While Measure G supporters claim without actual evidence that others would pay most of the new tax, all city residents will be paying the tax to the tune of $1,500 per household and even more if they buy a car.
If Measure G fails, the sales tax rate for the City of San Luis Obispo would be the lowest sales tax rate of all incorporated cities in San Luis Obispo County, providing a competitive edge for our local businesses to attract additional customers and generate more economic activity to the benefit of both our local businesses and the city.
The City seems never to have planned for life after Measure Y when it expires in March 2015. Instead, the city has spent tens of thousands of dollars to fund three polls and public opinion surveys to determine how to convince voters to extend the tax increase for another eight years.
A majority of the SLO City Council is poised to get on the escalator to raise already high public employee salaries during forthcoming union negotiations. With all the money the city has in the bank, plus the additional $6-7 million that Measure G would bring in annually, the public employee unions must be licking their chops at the prospects for significant raises.
So ask yourselves, where did the Measure Y money go? And where will the Measure G money go if it approved by the voters on November 4?
All Measure Y did was provide the City of San Luis Obispo with an opportunity to execute a bait-and- switch play. It allowed the city to say, “Let’s just account for all capital improvements with Measure Y funds, throw studies and maintenance activities into our capital improvements program, and give ourselves more room in our general fund to provide for payrolls and pensions.” There is no doubt that Measure G will do the same.
So let’s get back to that slogan of Measure G supporters: “Keep SLO Great”? We must confess that looking at all their website’s beautiful photographs of Mission Plaza, the Jennifer Street Bridge, and the Bishops Peak open space preserve, certainly argues for our “greatness.” But all those projects were completed before Measure Y was passed at a time when this city actually was “great.” One must sadly conclude that since the approval of Measure Y and with the strategy that the city is pursuing to continue this source of revenue to which it has become addicted for another eight years, we’re seeing anything but “greatness.”

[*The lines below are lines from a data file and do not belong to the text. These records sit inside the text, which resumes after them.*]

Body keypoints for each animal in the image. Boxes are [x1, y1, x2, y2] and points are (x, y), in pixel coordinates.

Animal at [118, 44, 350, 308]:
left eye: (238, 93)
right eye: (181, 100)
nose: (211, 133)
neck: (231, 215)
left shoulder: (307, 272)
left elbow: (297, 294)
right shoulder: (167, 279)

Measure G, just like Measure Y, is little more than fiscal sleight-of-hand, a misdirection tactic, smoke and mirrors, and a clever shell game crafted to fool voters into supporting something they should not.
There is a saying, “Fool us once shame on you. Fool us twice, shame on us.” If there are still some of you out there who want to be fooled, by all means support Measure G. But to those discerning voters who know better than to swallow Measure G’s false propaganda, please get out and vote.
Let’s not reward this city’s behavior with more of our hard-earned tax dollars. This is a measure that should be panned rather than praised. It’s time for this City to start living within its means like the rest of us have to do and for our City to start rebuilding the public trust it has lost since 2006. Don’t be fooled again. Just say “no” to Measure G.
Both T. Keith Gurnee and Dodie Williams served on the San Luis Obispo City Council, Gurnee in the 70s and Dodie in the 90s.